Excerpted passage:
= = = = =
IDK about artists and designers, but there is a major shortage of programmers out there. If you're a programmer with more than a few years experience don't get poo poo on go find a new job. If you needed this advice you will also be able to get yourself a double digit percentage raise in the process.

Shalinor
Jun 10, 2002

Can I buy you a rootbeer?

Jaytan posted:

IDK about artists and designers, but there is a major shortage of programmers out there. If you're a programmer with more than a few years experience don't get poo poo on go find a new job. If you needed this advice you will also be able to get yourself a double digit percentage raise in the process.
This is true even if your experience is limited. Your salary will likely double over your first 3 years, if you bounce between studios between projects instead of sticking with just one.

GeeCee
Dec 16, 2004

:scotland::glomp:

"You're going to be...amazing."
Artists are a bit plentiful :v:

Good artists and artists with experience a lot less so, but I think in the recent salary survey the average for artists was being pulled down by declining entry level and mid level salaries. Programmers are only on the up and up.

keyframe
Sep 15, 2007

I have seen things
Watch and learn guys:

https://www.youtube.com/watch?v=EXgoI39-cXA

Category Fun!
Dec 2, 2008

im just trying to get you into bed

Somewhere, a terrorist cell was just activated.

Kepa
Jul 23, 2011

My goal as a game developer is just to make gnome puns

I Am A Robot posted:

I work at a mobile game studio as a programmer. We've been working on a game for the last 7 months. It was originally set to be released early June, so we crunched 70-80 hour weeks for almost 2 months to meet the deadline. Time was never allotted to actually fix bugs even though a requirement for release was having 0 "effective" bugs in our bug database.

Instead, we were getting constant stream of seemingly arbitrary changes from headquarters. These changes never stopped with anywhere from a quarter to three quarters of the development team working on the changes at any given moment in time.

Haha, I am dying to know what mobile game studio. Though I guess you can't really reveal this... (blink a couple times if there are clues in your posting history)
= = = = =
Questions on the material:
(a) List every date that appears in the forum thread about game industry jobs.
(b) Reproduce the part of the forum thread that runs between "My goal as a" and "moment in time.", inclusive.

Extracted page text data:
= = = = =
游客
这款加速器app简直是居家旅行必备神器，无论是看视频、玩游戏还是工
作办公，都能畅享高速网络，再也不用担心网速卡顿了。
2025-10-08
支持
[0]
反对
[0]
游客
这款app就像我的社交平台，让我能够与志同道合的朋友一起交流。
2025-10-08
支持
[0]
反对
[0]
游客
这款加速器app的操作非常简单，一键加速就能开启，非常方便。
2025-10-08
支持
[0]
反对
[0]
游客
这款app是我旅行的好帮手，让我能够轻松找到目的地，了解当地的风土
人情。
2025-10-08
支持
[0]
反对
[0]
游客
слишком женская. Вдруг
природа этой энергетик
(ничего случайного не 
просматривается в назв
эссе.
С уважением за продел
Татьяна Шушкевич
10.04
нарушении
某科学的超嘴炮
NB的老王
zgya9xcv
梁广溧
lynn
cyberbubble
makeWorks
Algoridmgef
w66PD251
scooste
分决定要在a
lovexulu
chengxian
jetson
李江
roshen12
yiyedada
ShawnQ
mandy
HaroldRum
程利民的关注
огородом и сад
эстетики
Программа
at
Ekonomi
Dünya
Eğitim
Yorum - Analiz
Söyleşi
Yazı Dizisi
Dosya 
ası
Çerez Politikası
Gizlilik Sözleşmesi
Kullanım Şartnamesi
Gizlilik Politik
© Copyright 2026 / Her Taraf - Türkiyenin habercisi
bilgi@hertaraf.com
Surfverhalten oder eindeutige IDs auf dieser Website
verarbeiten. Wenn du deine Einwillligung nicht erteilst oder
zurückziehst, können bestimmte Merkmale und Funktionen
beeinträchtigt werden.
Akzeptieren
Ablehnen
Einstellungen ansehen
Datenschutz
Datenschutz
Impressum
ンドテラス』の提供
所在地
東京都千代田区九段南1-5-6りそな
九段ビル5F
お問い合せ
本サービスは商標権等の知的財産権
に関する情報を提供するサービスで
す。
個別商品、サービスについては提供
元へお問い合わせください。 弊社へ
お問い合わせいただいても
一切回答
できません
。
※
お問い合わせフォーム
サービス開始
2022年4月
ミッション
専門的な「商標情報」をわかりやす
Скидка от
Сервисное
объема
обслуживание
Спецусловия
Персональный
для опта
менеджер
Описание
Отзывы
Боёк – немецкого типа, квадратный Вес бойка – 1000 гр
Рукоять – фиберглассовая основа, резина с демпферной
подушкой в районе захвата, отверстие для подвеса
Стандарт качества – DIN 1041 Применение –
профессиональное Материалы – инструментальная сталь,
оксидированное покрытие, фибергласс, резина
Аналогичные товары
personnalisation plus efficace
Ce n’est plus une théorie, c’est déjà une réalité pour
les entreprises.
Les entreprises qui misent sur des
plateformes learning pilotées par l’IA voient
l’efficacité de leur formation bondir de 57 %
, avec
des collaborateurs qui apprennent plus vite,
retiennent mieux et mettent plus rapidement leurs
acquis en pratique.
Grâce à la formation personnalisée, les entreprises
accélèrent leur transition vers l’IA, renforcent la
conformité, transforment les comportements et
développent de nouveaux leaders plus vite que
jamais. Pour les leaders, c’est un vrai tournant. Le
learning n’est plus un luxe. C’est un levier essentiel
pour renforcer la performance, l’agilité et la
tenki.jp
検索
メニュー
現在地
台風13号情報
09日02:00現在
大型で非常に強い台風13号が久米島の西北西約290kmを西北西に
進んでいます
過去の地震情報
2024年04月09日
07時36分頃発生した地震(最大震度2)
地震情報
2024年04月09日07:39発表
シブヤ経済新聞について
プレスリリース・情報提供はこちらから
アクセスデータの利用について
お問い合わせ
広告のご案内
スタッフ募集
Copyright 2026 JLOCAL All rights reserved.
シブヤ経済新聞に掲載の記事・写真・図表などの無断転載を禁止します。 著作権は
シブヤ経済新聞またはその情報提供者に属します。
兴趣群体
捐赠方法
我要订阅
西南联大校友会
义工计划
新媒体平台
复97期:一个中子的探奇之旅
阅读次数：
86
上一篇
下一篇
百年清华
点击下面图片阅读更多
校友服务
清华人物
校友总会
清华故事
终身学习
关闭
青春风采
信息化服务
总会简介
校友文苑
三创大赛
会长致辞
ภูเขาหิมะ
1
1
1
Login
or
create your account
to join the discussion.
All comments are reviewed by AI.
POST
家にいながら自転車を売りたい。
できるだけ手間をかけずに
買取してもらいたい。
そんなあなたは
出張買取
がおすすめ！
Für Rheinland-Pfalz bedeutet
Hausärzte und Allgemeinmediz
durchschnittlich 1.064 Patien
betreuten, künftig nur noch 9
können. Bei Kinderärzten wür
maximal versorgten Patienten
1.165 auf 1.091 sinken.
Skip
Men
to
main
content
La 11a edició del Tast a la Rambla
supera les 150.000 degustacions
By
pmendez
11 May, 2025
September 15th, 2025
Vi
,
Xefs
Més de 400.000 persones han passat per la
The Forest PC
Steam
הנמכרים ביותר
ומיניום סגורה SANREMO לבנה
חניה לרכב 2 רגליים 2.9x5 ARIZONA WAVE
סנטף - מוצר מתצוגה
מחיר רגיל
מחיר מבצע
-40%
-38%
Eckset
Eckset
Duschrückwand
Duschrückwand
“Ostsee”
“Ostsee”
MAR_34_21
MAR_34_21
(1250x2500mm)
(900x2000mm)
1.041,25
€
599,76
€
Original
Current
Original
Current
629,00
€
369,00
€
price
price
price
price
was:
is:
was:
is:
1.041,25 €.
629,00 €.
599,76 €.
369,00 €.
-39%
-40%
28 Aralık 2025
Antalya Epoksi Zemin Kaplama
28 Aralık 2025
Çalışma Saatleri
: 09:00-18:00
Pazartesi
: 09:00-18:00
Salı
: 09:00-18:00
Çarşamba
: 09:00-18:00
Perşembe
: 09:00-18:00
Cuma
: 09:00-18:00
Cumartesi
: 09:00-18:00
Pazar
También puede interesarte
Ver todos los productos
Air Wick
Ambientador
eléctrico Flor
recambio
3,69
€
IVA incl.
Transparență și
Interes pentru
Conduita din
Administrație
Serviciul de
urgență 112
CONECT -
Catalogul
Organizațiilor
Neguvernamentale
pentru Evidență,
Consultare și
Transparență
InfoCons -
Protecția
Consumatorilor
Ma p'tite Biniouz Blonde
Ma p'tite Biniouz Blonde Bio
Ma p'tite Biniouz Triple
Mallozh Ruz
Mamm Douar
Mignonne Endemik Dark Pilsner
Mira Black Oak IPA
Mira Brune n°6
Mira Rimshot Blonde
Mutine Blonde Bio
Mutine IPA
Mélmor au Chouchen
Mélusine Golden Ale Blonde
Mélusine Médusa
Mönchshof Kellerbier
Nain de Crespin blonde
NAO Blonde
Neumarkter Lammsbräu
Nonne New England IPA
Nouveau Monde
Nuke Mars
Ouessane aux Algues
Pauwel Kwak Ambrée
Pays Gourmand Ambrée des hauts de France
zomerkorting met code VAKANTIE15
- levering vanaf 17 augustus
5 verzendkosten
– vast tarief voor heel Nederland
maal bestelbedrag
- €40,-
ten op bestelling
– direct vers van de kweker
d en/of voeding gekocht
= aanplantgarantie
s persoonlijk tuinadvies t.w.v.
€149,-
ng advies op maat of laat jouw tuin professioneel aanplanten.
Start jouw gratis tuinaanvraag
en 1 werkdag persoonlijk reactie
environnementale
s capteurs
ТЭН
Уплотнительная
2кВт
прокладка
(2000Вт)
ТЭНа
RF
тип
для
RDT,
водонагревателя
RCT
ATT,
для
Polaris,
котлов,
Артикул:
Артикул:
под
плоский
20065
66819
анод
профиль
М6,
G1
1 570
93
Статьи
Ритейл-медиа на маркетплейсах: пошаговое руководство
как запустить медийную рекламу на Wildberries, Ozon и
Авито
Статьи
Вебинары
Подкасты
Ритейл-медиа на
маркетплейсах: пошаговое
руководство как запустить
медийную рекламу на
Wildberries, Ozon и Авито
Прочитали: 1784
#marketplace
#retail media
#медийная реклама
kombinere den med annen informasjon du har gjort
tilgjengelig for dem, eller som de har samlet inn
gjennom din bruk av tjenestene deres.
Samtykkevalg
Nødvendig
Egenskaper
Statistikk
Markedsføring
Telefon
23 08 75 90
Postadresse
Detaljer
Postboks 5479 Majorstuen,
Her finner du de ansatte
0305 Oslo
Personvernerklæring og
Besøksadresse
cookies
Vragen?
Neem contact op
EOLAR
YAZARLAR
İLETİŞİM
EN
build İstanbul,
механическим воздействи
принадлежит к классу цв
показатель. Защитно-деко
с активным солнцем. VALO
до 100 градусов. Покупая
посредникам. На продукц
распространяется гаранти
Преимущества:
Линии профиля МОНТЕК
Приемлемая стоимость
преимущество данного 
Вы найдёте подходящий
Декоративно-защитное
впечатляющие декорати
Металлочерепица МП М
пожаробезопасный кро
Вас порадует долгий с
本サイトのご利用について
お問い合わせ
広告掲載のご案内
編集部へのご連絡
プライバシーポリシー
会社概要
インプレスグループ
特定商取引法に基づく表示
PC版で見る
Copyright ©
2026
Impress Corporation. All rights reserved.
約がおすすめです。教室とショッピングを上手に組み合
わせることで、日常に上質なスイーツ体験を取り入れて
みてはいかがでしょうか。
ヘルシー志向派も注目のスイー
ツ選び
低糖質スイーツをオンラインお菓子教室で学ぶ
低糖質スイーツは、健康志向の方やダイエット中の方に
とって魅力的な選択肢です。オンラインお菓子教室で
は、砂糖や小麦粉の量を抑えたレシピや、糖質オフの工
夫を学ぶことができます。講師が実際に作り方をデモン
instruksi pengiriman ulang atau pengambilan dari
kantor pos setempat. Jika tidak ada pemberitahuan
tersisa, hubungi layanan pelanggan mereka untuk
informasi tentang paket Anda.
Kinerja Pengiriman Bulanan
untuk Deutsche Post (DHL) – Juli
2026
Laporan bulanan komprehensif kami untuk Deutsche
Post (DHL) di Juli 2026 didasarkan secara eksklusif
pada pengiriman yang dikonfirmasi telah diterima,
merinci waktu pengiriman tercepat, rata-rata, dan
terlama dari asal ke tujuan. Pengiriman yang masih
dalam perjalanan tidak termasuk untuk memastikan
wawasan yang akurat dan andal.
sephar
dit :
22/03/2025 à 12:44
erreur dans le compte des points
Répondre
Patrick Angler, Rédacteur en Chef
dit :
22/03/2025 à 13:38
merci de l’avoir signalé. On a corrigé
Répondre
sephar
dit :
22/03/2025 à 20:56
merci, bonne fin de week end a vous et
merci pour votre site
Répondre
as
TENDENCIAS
= = = = =
Your responses:
(a)
Jun 10, 2002
Dec 16, 2004
Sep 15, 2007
Dec 2, 2008
Jul 23, 2011

(b)
My goal as a game developer is just to make gnome puns

I Am A Robot posted:

I work at a mobile game studio as a programmer. We've been working on a game for the last 7 months. It was originally set to be released early June, so we crunched 70-80 hour weeks for almost 2 months to meet the deadline. Time was never allotted to actually fix bugs even though a requirement for release was having 0 "effective" bugs in our bug database.

Instead, we were getting constant stream of seemingly arbitrary changes from headquarters. These changes never stopped with anywhere from a quarter to three quarters of the development team working on the changes at any given moment in time.